— Explore the material —
• A. Say whether each statement agrees with the physics excerpt. Answer yes or no for each, and quote the words of the excerpt that decide it. (i) Gell-Mann talked his model over with mathematicians before he developed his formalism. (ii) The excerpt calls chirality an emergent property. (iii) In the 1960s, physicists were expected to take group theory during high school.
• B. Carry the physics excerpt forward from its last sentence.

Murray Gell-Mann developed the “eight-fold way” to explain the spectrum of hadrons in the 1960s. It wasn’t until after he’d developed this formalism that he discussed his model with mathematicians, who then told him that he’d rediscovered group (representation) theory. This ushered ina new era in the history of particle physics where symmetry became our guiding light and group theory became a necessary tool for any particle theorist. Though, to be fair, in the 1960s group theory—unlike calculus—wasn’t something that physicists were expected to take during high school.
I’m also aware of a few instances of some of my colleagues struggling through some new way of analyzing clock performance, only to find out that the math is standard analysis of some other sort of problem. As they say, math is the language of physics.
There are physical observables that cannot be expressed as equations or even numerically approximated. Oh mama, that’s where the fun is!
Consider a stereocenter substituent (R)-C(H)(Cl)(CH=CH_2) and its enantiomorph (S)-C(Cl)(H)(CH=CH_2). (R) and (S) are Cahn-Ingold-Prelog notation for labeling chirality. Call them R and S respectively. Take an sp3-hybridized, undistorted, tetrahedral carbon atom with freely rotating substituents, C. Append four identical substitutents,
CR_4 versus CS_4.
Each of the two molecules obviously lacks a mirror plane, inversion point, and all higher order improper rotation axes. Write an equation to label the new optical center’s chirality or quantitate it. A tetrahedral core is too easy! Let’s make sp2-hybridized trigonal *planar* chiral carbons,
R_2 C=C R_2 and S_2 C=C S_2
Physics has no handle for atomic mass distribution chirality. Chirality is an emergent property. It is an external extrinsic property arising from aggregation. That the universe is chiral and derived physical theory is not is ex post facto jury rigged with manually inserted “symmetry breakings.” The whole of physics – classical and quantum gravitation, quantum field theory, SUSY – could fail for a footnote. Do opposite shoes violate the Equivalence Principle?

— Raw data —
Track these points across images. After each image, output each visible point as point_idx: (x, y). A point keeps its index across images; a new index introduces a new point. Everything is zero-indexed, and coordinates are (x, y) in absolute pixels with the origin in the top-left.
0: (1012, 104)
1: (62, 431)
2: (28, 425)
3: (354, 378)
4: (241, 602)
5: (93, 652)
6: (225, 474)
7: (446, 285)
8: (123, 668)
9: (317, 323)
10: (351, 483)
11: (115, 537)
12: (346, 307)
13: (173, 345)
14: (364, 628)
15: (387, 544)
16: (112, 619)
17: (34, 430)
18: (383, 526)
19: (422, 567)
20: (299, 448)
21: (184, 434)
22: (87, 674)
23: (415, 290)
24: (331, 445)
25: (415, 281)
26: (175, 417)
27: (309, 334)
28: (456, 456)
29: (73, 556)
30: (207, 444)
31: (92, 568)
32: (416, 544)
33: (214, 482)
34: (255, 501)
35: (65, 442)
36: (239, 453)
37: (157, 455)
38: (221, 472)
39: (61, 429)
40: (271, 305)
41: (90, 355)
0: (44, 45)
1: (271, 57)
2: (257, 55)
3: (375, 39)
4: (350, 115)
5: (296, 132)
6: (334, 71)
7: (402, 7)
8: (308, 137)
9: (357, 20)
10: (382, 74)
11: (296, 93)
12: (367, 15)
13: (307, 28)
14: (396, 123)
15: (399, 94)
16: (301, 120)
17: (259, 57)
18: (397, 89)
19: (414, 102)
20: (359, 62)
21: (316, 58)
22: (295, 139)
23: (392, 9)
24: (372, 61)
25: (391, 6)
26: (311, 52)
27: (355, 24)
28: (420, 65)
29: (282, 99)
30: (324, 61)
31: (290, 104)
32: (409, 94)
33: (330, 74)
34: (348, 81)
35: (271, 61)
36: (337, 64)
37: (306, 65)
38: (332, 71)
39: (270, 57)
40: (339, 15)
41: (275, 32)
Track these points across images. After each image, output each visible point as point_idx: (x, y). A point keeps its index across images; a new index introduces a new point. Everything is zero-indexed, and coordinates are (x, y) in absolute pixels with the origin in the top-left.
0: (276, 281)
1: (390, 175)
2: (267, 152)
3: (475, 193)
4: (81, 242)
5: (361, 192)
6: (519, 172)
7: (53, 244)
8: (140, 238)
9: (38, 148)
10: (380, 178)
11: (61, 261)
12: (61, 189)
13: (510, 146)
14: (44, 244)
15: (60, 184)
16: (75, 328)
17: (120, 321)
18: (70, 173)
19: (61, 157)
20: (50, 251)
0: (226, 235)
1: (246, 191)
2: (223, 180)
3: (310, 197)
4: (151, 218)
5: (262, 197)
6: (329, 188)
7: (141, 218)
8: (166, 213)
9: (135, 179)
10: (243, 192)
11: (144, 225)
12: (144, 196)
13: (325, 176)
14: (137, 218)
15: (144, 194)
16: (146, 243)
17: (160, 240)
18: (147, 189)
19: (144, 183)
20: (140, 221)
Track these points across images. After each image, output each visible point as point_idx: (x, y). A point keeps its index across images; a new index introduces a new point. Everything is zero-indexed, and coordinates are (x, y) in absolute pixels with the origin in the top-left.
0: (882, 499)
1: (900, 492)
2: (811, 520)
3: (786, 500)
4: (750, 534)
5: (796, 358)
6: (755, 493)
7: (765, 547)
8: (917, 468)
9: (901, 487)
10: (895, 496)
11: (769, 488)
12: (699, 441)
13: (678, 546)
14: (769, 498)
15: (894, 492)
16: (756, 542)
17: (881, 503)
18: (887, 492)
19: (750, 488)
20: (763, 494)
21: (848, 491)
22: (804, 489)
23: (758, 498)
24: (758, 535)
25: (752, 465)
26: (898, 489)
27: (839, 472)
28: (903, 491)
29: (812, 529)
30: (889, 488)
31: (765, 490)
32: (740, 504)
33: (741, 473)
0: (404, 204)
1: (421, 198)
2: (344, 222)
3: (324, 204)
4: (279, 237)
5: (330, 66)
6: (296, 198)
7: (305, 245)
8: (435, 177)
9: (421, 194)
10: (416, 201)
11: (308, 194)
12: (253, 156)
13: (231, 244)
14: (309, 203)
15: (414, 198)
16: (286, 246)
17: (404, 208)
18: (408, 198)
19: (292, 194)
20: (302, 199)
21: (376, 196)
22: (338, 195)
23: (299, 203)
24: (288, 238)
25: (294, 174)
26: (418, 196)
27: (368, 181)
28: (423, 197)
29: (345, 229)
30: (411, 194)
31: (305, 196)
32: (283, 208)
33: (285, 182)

— Answers for this exercise —
• A.
(i) No: "It wasn’t until after he’d developed this formalism that he discussed his model with mathematicians"
(ii) Yes: "Chirality is an emergent property."
(iii) No: "in the 1960s group theory—unlike calculus—wasn’t something that physicists were expected to take during high school."

• B.
http://www.mazepath.com/uncleal/erotor1.jpg
There is no equation, only observation. The worst it can do is succeed.
There is no escape from the first example. Consider four different (R)-substituents arrayed about the central carbon in CIP (S)-configuration. CR_3S versus CS_3R also works to spec.
Present an undistorted tetrahedral carbon atom bearing four identical substituents yet being a fifth chiral centerl to your chemistry department. Enjoy the screams of outrage and agony.
i believe* that there was a Nobel prize in econ awarded for essentially “discovering” the derivative and applying it to economic theory.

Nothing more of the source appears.